## PROMPT
Write out exactly, please, the lines from the one containing "salloc session timeout" to the end of the material.

———

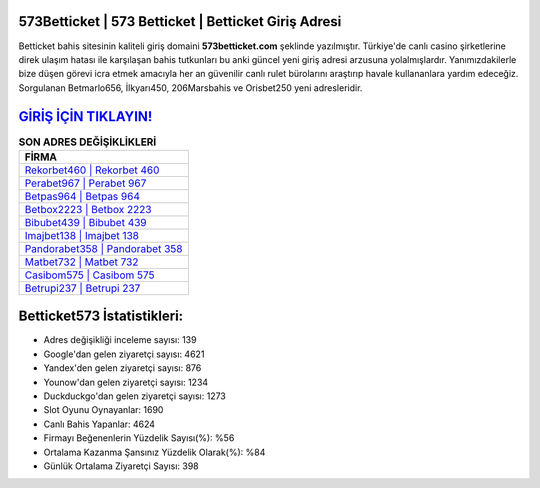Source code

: ﻿573Betticket | 573 Betticket | Betticket Giriş Adresi
===================================

.. image:: images/betticket-giris.jpg
   :width: 600
   
Betticket bahis sitesinin kaliteli giriş domaini **573betticket.com** şeklinde yazılmıştır. Türkiye'de canlı casino şirketlerine direk ulaşım hatası ile karşılaşan bahis tutkunları bu anki güncel yeni giriş adresi arzusuna yolalmışlardır. Yanımızdakilerle bize düşen görevi icra etmek amacıyla her an güvenilir canlı rulet bürolarını araştırıp havale kullananlara yardım edeceğiz. Sorgulanan Betmarlo656, İlkyarı450, 206Marsbahis ve Orisbet250 yeni adresleridir.

`GİRİŞ İÇİN TIKLAYIN! <https://uclck.me/gonow>`_
==============

.. list-table:: **SON ADRES DEĞİŞİKLİKLERİ**
   :widths: 100
   :header-rows: 1

   * - FİRMA
   * - `Rekorbet460 | Rekorbet 460 <rekorbet460-rekorbet-460-rekorbet-giris-adresi.html>`_
   * - `Perabet967 | Perabet 967 <perabet967-perabet-967-perabet-giris-adresi.html>`_
   * - `Betpas964 | Betpas 964 <betpas964-betpas-964-betpas-giris-adresi.html>`_	 
   * - `Betbox2223 | Betbox 2223 <betbox2223-betbox-2223-betbox-giris-adresi.html>`_	 
   * - `Bibubet439 | Bibubet 439 <bibubet439-bibubet-439-bibubet-giris-adresi.html>`_ 
   * - `Imajbet138 | Imajbet 138 <imajbet138-imajbet-138-imajbet-giris-adresi.html>`_
   * - `Pandorabet358 | Pandorabet 358 <pandorabet358-pandorabet-358-pandorabet-giris-adresi.html>`_	 
   * - `Matbet732 | Matbet 732 <matbet732-matbet-732-matbet-giris-adresi.html>`_
   * - `Casibom575 | Casibom 575 <casibom575-casibom-575-casibom-giris-adresi.html>`_
   * - `Betrupi237 | Betrupi 237 <betrupi237-betrupi-237-betrupi-giris-adresi.html>`_
	 
Betticket573 İstatistikleri:
===================================	 
* Adres değişikliği inceleme sayısı: 139
* Google'dan gelen ziyaretçi sayısı: 4621
* Yandex'den gelen ziyaretçi sayısı: 876
* Younow'dan gelen ziyaretçi sayısı: 1234
* Duckduckgo'dan gelen ziyaretçi sayısı: 1273
* Slot Oyunu Oynayanlar: 1690
* Canlı Bahis Yapanlar: 4624
* Firmayı Beğenenlerin Yüzdelik Sayısı(%): %56
* Ortalama Kazanma Şansınız Yüzdelik Olarak(%): %84
* Günlük Ortalama Ziyaretçi Sayısı: 398
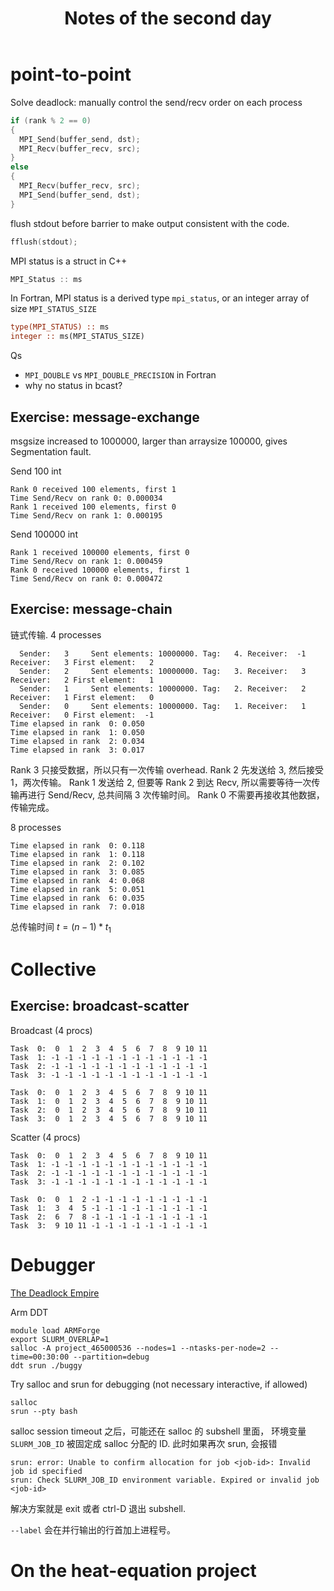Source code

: #+title: Notes of the second day

* point-to-point
Solve deadlock: manually control the send/recv order on each process
#+begin_src cpp :eval never
if (rank % 2 == 0)
{
  MPI_Send(buffer_send, dst);
  MPI_Recv(buffer_recv, src);
}
else
{
  MPI_Recv(buffer_recv, src);
  MPI_Send(buffer_send, dst);
}
#+end_src

flush stdout before barrier to make output consistent with the code.
#+begin_src cpp :eval never
fflush(stdout);
#+end_src

MPI status is a struct in C++
#+begin_src cpp :eval never
MPI_Status :: ms
#+end_src
In Fortran, MPI status is a derived type ~mpi_status~, or an integer array of size ~MPI_STATUS_SIZE~
#+begin_src f90 :eval never
type(MPI_STATUS) :: ms
integer :: ms(MPI_STATUS_SIZE)
#+end_src

Qs
- ~MPI_DOUBLE~ vs ~MPI_DOUBLE_PRECISION~ in Fortran
- why no status in bcast?

** Exercise: message-exchange
msgsize increased to 1000000, larger than arraysize 100000, gives Segmentation fault.

Send 100 int
#+begin_src
Rank 0 received 100 elements, first 1
Time Send/Recv on rank 0: 0.000034
Rank 1 received 100 elements, first 0
Time Send/Recv on rank 1: 0.000195
#+end_src

Send 100000 int
#+begin_src
Rank 1 received 100000 elements, first 0
Time Send/Recv on rank 1: 0.000459
Rank 0 received 100000 elements, first 1
Time Send/Recv on rank 0: 0.000472
#+end_src

** Exercise: message-chain
:PROPERTIES:
:CUSTOM_ID: exercise-message-chain
:END:
链式传输. 4 processes
#+begin_src
  Sender:   3     Sent elements: 10000000. Tag:   4. Receiver:  -1
Receiver:   3 First element:   2
  Sender:   2     Sent elements: 10000000. Tag:   3. Receiver:   3
Receiver:   2 First element:   1
  Sender:   1     Sent elements: 10000000. Tag:   2. Receiver:   2
Receiver:   1 First element:   0
  Sender:   0     Sent elements: 10000000. Tag:   1. Receiver:   1
Receiver:   0 First element:  -1
Time elapsed in rank  0: 0.050
Time elapsed in rank  1: 0.050
Time elapsed in rank  2: 0.034
Time elapsed in rank  3: 0.017
#+end_src

Rank 3 只接受数据，所以只有一次传输 overhead.
Rank 2 先发送给 3, 然后接受 1，两次传输。
Rank 1 发送给 2, 但要等 Rank 2 到达 Recv, 所以需要等待一次传输再进行 Send/Recv, 总共间隔 3 次传输时间。
Rank 0 不需要再接收其他数据，传输完成。

8 processes
#+begin_src
Time elapsed in rank  0: 0.118
Time elapsed in rank  1: 0.118
Time elapsed in rank  2: 0.102
Time elapsed in rank  3: 0.085
Time elapsed in rank  4: 0.068
Time elapsed in rank  5: 0.051
Time elapsed in rank  6: 0.035
Time elapsed in rank  7: 0.018
#+end_src

总传输时间 \(t = (n - 1) * t_1\)

* Collective
** Exercise: broadcast-scatter
Broadcast (4 procs)
#+begin_src
Task  0:  0  1  2  3  4  5  6  7  8  9 10 11
Task  1: -1 -1 -1 -1 -1 -1 -1 -1 -1 -1 -1 -1
Task  2: -1 -1 -1 -1 -1 -1 -1 -1 -1 -1 -1 -1
Task  3: -1 -1 -1 -1 -1 -1 -1 -1 -1 -1 -1 -1

Task  0:  0  1  2  3  4  5  6  7  8  9 10 11
Task  1:  0  1  2  3  4  5  6  7  8  9 10 11
Task  2:  0  1  2  3  4  5  6  7  8  9 10 11
Task  3:  0  1  2  3  4  5  6  7  8  9 10 11
#+end_src

Scatter (4 procs)
#+begin_src
Task  0:  0  1  2  3  4  5  6  7  8  9 10 11
Task  1: -1 -1 -1 -1 -1 -1 -1 -1 -1 -1 -1 -1
Task  2: -1 -1 -1 -1 -1 -1 -1 -1 -1 -1 -1 -1
Task  3: -1 -1 -1 -1 -1 -1 -1 -1 -1 -1 -1 -1

Task  0:  0  1  2 -1 -1 -1 -1 -1 -1 -1 -1 -1
Task  1:  3  4  5 -1 -1 -1 -1 -1 -1 -1 -1 -1
Task  2:  6  7  8 -1 -1 -1 -1 -1 -1 -1 -1 -1
Task  3:  9 10 11 -1 -1 -1 -1 -1 -1 -1 -1 -1
#+end_src

* Debugger
[[https://deadlockempire.github.io/][The Deadlock Empire]]

Arm DDT
#+begin_src shell :eval never
module load ARMForge
export SLURM_OVERLAP=1
salloc -A project_465000536 --nodes=1 --ntasks-per-node=2 --time=00:30:00 --partition=debug
ddt srun ./buggy
#+end_src

Try salloc and srun for debugging (not necessary interactive, if allowed)
#+begin_src shell :eval never
salloc
srun --pty bash
#+end_src

salloc session timeout 之后，可能还在 salloc 的 subshell 里面，
环境变量 ~SLURM_JOB_ID~ 被固定成 salloc 分配的 ID.
此时如果再次 srun, 会报错
#+begin_src
srun: error: Unable to confirm allocation for job <job-id>: Invalid job id specified
srun: Check SLURM_JOB_ID environment variable. Expired or invalid job <job-id>
#+end_src
解决方案就是 exit 或者 ctrl-D 退出 subshell.

~--label~ 会在并行输出的行首加上进程号。

* On the heat-equation project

———

## SOLVED EXERCISE
salloc session timeout 之后，可能还在 salloc 的 subshell 里面，
环境变量 ~SLURM_JOB_ID~ 被固定成 salloc 分配的 ID.
此时如果再次 srun, 会报错
#+begin_src
srun: error: Unable to confirm allocation for job <job-id>: Invalid job id specified
srun: Check SLURM_JOB_ID environment variable. Expired or invalid job <job-id>
#+end_src
解决方案就是 exit 或者 ctrl-D 退出 subshell.

~--label~ 会在并行输出的行首加上进程号。

* On the heat-equation project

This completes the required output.